Return every entry exactly.

[Segmentation data]
:::::

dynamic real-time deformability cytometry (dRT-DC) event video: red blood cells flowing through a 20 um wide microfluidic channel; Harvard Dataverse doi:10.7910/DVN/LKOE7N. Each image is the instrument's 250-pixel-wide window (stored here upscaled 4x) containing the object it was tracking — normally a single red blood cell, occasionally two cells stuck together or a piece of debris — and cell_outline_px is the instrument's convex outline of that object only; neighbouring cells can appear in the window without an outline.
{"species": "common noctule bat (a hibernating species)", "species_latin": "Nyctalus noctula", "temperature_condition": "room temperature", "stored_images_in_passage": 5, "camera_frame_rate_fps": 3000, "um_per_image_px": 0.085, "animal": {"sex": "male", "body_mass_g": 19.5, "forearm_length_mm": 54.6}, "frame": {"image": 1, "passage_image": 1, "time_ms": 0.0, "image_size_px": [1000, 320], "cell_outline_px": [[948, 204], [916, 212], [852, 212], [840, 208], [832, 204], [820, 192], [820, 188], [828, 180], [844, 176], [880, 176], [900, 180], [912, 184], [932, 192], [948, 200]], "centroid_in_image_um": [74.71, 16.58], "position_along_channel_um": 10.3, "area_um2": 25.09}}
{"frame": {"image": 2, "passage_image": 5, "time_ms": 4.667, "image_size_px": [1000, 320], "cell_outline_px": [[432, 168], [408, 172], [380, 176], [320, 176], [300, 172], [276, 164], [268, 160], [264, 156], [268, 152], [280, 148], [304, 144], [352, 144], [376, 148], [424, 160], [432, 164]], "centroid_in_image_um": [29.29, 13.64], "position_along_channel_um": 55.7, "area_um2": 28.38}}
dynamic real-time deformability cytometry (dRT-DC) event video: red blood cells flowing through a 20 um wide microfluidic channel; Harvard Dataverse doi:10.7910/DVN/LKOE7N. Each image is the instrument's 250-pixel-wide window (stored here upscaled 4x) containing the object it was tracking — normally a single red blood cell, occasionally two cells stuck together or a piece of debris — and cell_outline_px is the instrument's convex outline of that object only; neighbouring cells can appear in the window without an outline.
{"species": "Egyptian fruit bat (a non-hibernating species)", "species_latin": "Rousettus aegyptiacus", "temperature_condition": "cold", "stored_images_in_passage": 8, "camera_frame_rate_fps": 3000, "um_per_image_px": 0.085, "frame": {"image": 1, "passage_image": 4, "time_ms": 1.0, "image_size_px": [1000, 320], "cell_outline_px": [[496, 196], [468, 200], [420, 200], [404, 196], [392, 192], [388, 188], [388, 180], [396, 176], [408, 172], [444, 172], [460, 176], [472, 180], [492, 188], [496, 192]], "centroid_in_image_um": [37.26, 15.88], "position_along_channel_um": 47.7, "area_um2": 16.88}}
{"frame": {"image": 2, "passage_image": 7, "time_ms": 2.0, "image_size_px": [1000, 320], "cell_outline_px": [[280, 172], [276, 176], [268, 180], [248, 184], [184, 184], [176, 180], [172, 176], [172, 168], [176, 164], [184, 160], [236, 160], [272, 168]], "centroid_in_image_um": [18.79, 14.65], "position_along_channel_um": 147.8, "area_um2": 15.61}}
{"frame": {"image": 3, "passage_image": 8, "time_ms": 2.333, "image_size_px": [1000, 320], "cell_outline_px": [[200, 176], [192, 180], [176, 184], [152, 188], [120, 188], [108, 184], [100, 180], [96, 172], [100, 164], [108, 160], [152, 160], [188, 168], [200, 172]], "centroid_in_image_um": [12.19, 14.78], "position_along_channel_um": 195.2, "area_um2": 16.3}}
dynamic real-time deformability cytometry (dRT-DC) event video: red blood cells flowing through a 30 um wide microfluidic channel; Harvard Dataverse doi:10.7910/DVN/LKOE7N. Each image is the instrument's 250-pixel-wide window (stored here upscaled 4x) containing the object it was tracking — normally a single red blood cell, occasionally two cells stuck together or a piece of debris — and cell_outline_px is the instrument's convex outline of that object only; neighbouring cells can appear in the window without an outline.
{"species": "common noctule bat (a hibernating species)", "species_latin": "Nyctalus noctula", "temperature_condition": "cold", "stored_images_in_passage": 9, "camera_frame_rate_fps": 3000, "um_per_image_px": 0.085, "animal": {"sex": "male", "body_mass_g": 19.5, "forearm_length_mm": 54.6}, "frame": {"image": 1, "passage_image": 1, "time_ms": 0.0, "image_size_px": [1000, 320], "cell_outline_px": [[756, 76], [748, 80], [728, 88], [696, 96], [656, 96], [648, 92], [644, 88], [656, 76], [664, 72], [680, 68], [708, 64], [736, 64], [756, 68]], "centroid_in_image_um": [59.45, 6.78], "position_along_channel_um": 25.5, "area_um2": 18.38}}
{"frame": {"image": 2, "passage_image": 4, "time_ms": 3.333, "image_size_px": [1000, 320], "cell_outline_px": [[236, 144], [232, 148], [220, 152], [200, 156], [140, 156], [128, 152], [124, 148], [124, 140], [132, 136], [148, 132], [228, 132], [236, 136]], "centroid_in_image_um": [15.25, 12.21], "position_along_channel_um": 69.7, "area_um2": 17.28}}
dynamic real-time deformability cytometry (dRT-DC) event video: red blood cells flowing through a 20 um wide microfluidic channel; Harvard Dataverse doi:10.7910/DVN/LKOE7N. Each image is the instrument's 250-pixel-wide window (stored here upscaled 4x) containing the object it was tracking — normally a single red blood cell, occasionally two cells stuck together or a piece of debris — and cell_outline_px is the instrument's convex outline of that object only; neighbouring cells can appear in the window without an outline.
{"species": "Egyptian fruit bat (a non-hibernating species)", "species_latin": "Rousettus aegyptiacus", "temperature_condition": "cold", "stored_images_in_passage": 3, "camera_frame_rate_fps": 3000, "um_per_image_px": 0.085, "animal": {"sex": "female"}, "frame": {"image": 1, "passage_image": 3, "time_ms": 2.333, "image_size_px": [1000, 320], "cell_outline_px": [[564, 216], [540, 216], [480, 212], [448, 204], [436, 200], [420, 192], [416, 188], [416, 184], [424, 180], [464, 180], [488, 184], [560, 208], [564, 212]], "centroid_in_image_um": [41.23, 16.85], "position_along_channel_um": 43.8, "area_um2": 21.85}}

:::::

• _Task result_:
dynamic real-time deformability cytometry (dRT-DC) event video: red blood cells flowing through a 20 um wide microfluidic channel; Harvard Dataverse doi:10.7910/DVN/LKOE7N. Each image is the instrument's 250-pixel-wide window (stored here upscaled 4x) containing the object it was tracking — normally a single red blood cell, occasionally two cells stuck together or a piece of debris — and cell_outline_px is the instrument's convex outline of that object only; neighbouring cells can appear in the window without an outline.
{"species": "common noctule bat (a hibernating species)", "species_latin": "Nyctalus noctula", "temperature_condition": "room temperature", "stored_images_in_passage": 5, "camera_frame_rate_fps": 3000, "um_per_image_px": 0.085, "animal": {"sex": "male", "body_mass_g": 19.5, "forearm_length_mm": 54.6}, "frame": {"image": 1, "passage_image": 1, "time_ms": 0.0, "image_size_px": [1000, 320], "cell_outline_px": [[948, 204], [916, 212], [852, 212], [840, 208], [832, 204], [820, 192], [820, 188], [828, 180], [844, 176], [880, 176], [900, 180], [912, 184], [932, 192], [948, 200]], "centroid_in_image_um": [74.71, 16.58], "position_along_channel_um": 10.3, "area_um2": 25.09}}
{"frame": {"image": 2, "passage_image": 5, "time_ms": 4.667, "image_size_px": [1000, 320], "cell_outline_px": [[432, 168], [408, 172], [380, 176], [320, 176], [300, 172], [276, 164], [268, 160], [264, 156], [268, 152], [280, 148], [304, 144], [352, 144], [376, 148], [424, 160], [432, 164]], "centroid_in_image_um": [29.29, 13.64], "position_along_channel_um": 55.7, "area_um2": 28.38}}
dynamic real-time deformability cytometry (dRT-DC) event video: red blood cells flowing through a 20 um wide microfluidic channel; Harvard Dataverse doi:10.7910/DVN/LKOE7N. Each image is the instrument's 250-pixel-wide window (stored here upscaled 4x) containing the object it was tracking — normally a single red blood cell, occasionally two cells stuck together or a piece of debris — and cell_outline_px is the instrument's convex outline of that object only; neighbouring cells can appear in the window without an outline.
{"species": "Egyptian fruit bat (a non-hibernating species)", "species_latin": "Rousettus aegyptiacus", "temperature_condition": "cold", "stored_images_in_passage": 8, "camera_frame_rate_fps": 3000, "um_per_image_px": 0.085, "frame": {"image": 1, "passage_image": 4, "time_ms": 1.0, "image_size_px": [1000, 320], "cell_outline_px": [[496, 196], [468, 200], [420, 200], [404, 196], [392, 192], [388, 188], [388, 180], [396, 176], [408, 172], [444, 172], [460, 176], [472, 180], [492, 188], [496, 192]], "centroid_in_image_um": [37.26, 15.88], "position_along_channel_um": 47.7, "area_um2": 16.88}}
{"frame": {"image": 2, "passage_image": 7, "time_ms": 2.0, "image_size_px": [1000, 320], "cell_outline_px": [[280, 172], [276, 176], [268, 180], [248, 184], [184, 184], [176, 180], [172, 176], [172, 168], [176, 164], [184, 160], [236, 160], [272, 168]], "centroid_in_image_um": [18.79, 14.65], "position_along_channel_um": 147.8, "area_um2": 15.61}}
{"frame": {"image": 3, "passage_image": 8, "time_ms": 2.333, "image_size_px": [1000, 320], "cell_outline_px": [[200, 176], [192, 180], [176, 184], [152, 188], [120, 188], [108, 184], [100, 180], [96, 172], [100, 164], [108, 160], [152, 160], [188, 168], [200, 172]], "centroid_in_image_um": [12.19, 14.78], "position_along_channel_um": 195.2, "area_um2": 16.3}}
dynamic real-time deformability cytometry (dRT-DC) event video: red blood cells flowing through a 30 um wide microfluidic channel; Harvard Dataverse doi:10.7910/DVN/LKOE7N. Each image is the instrument's 250-pixel-wide window (stored here upscaled 4x) containing the object it was tracking — normally a single red blood cell, occasionally two cells stuck together or a piece of debris — and cell_outline_px is the instrument's convex outline of that object only; neighbouring cells can appear in the window without an outline.
{"species": "common noctule bat (a hibernating species)", "species_latin": "Nyctalus noctula", "temperature_condition": "cold", "stored_images_in_passage": 9, "camera_frame_rate_fps": 3000, "um_per_image_px": 0.085, "animal": {"sex": "male", "body_mass_g": 19.5, "forearm_length_mm": 54.6}, "frame": {"image": 1, "passage_image": 1, "time_ms": 0.0, "image_size_px": [1000, 320], "cell_outline_px": [[756, 76], [748, 80], [728, 88], [696, 96], [656, 96], [648, 92], [644, 88], [656, 76], [664, 72], [680, 68], [708, 64], [736, 64], [756, 68]], "centroid_in_image_um": [59.45, 6.78], "position_along_channel_um": 25.5, "area_um2": 18.38}}
{"frame": {"image": 2, "passage_image": 4, "time_ms": 3.333, "image_size_px": [1000, 320], "cell_outline_px": [[236, 144], [232, 148], [220, 152], [200, 156], [140, 156], [128, 152], [124, 148], [124, 140], [132, 136], [148, 132], [228, 132], [236, 136]], "centroid_in_image_um": [15.25, 12.21], "position_along_channel_um": 69.7, "area_um2": 17.28}}
dynamic real-time deformability cytometry (dRT-DC) event video: red blood cells flowing through a 20 um wide microfluidic channel; Harvard Dataverse doi:10.7910/DVN/LKOE7N. Each image is the instrument's 250-pixel-wide window (stored here upscaled 4x) containing the object it was tracking — normally a single red blood cell, occasionally two cells stuck together or a piece of debris — and cell_outline_px is the instrument's convex outline of that object only; neighbouring cells can appear in the window without an outline.
{"species": "Egyptian fruit bat (a non-hibernating species)", "species_latin": "Rousettus aegyptiacus", "temperature_condition": "cold", "stored_images_in_passage": 3, "camera_frame_rate_fps": 3000, "um_per_image_px": 0.085, "animal": {"sex": "female"}, "frame": {"image": 1, "passage_image": 3, "time_ms": 2.333, "image_size_px": [1000, 320], "cell_outline_px": [[564, 216], [540, 216], [480, 212], [448, 204], [436, 200], [420, 192], [416, 188], [416, 184], [424, 180], [464, 180], [488, 184], [560, 208], [564, 212]], "centroid_in_image_um": [41.23, 16.85], "position_along_channel_um": 43.8, "area_um2": 21.85}}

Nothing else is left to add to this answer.